Les soignants apprécient aussi les informations apportées par les travailleurs sociaux. Grâce aux évaluations du contexte social, ils peuvent plus facilement se prononcer pour ou contre le maintien à domicile. Totalement étrangers au travail social, ils pressentaient souvent les besoins à satisfaire sans comprendre pourquoi ce n'était pas fait. En découvrant la complexité du système et la modestie des moyens, ils relativisent leurs récriminations. « Cette dimension est indispensable dans la préparation au retour à la maison, affirme Thierry Godet, médecin référent du réseau. Elle permet d'évaluer les conditions financières du retour à domicile et de voir s'il est possible dans de bonnes conditions. »
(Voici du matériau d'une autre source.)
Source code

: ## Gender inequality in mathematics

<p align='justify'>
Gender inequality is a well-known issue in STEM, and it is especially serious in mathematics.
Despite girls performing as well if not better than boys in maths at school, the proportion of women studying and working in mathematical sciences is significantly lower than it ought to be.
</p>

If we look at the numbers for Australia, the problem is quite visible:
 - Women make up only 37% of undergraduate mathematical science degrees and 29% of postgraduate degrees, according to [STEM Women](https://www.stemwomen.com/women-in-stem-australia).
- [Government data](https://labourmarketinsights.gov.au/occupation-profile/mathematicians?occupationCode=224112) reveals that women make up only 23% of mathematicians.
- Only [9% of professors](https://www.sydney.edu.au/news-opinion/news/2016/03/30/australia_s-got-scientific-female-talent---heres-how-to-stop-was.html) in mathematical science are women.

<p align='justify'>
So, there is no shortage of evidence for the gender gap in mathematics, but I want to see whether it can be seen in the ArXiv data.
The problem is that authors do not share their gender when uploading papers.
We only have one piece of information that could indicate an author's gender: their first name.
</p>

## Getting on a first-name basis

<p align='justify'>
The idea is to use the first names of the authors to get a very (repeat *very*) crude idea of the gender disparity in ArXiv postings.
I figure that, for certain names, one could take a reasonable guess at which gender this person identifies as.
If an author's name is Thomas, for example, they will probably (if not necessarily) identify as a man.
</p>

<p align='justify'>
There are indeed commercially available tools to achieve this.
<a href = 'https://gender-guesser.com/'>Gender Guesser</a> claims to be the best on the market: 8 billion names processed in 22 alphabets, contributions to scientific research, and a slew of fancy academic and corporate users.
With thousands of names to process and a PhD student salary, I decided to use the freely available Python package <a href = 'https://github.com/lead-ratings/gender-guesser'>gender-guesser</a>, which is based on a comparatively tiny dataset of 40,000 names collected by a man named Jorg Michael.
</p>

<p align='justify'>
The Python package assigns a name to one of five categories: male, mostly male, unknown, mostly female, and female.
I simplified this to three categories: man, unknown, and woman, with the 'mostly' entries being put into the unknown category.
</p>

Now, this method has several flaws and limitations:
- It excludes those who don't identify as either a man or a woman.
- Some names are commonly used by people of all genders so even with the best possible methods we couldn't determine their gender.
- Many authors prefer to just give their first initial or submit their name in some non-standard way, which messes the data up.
Mais les assistantes sociales regrettent que les autres travailleurs sociaux soient insuffisamment sensibilisés aux soins palliatifs. « Il est difficile de faire comprendre l'urgence d'une demande quand l'interlocuteur n'a aucune idée de la situation », remarque Stéphanie Grimaud. Laquelle déplore par ailleurs que les assistantes sociales qui participent au dispositif n'aient pas pu bénéficier d'une formation aux soins palliatifs et d'un suivi psychologique dans le cadre de l'expérimentation. Car les intervenants sont constamment confrontés à la mort et ont souvent à répondre à des questions embarrassantes de l'entourage ou du malade. Il n'empêche : au terme de ses trois ans d'existence, ce réseau de soins palliatifs aura été convaincant. Avec un tiers d'hospitalisation en moins chez les personnes suivies qui se voient proposer un accompagnement à la fin de vie à domicile, il aura prouvé qu'intérêts économique et humain n'étaient pas forcément antinomiques.
Florence Pinaud
Dans le cadre de cette expérimentation, la sécurité sociale a créé, en mai 2000, une nouvelle allocation pour les réseaux de soins palliatifs : l'allocation de garde à domicile réservée aux caisses dont le département dispose d'un tel réseau. Délivrée exclusivement par les caisses primaires d'assurance maladie et d'un montant maximum de 1 264 € (en 2002), elle est attribuée sous condition de ressources et versée pour un trimestre, reconductible une fois. Le bénéficiaire doit justifier de l'emploi d'une garde-malade et que cette dépense dépasse au moins de 20 % l'allocation de garde à domicile.
(1) Voir ASH n° 2252 du 1-03-02.
(2) Société pyrénéenne de soins palliatifs : 4, place du Marché-Brauhauban - 65000 Tarbes - Tél. 05 62 93 90 09.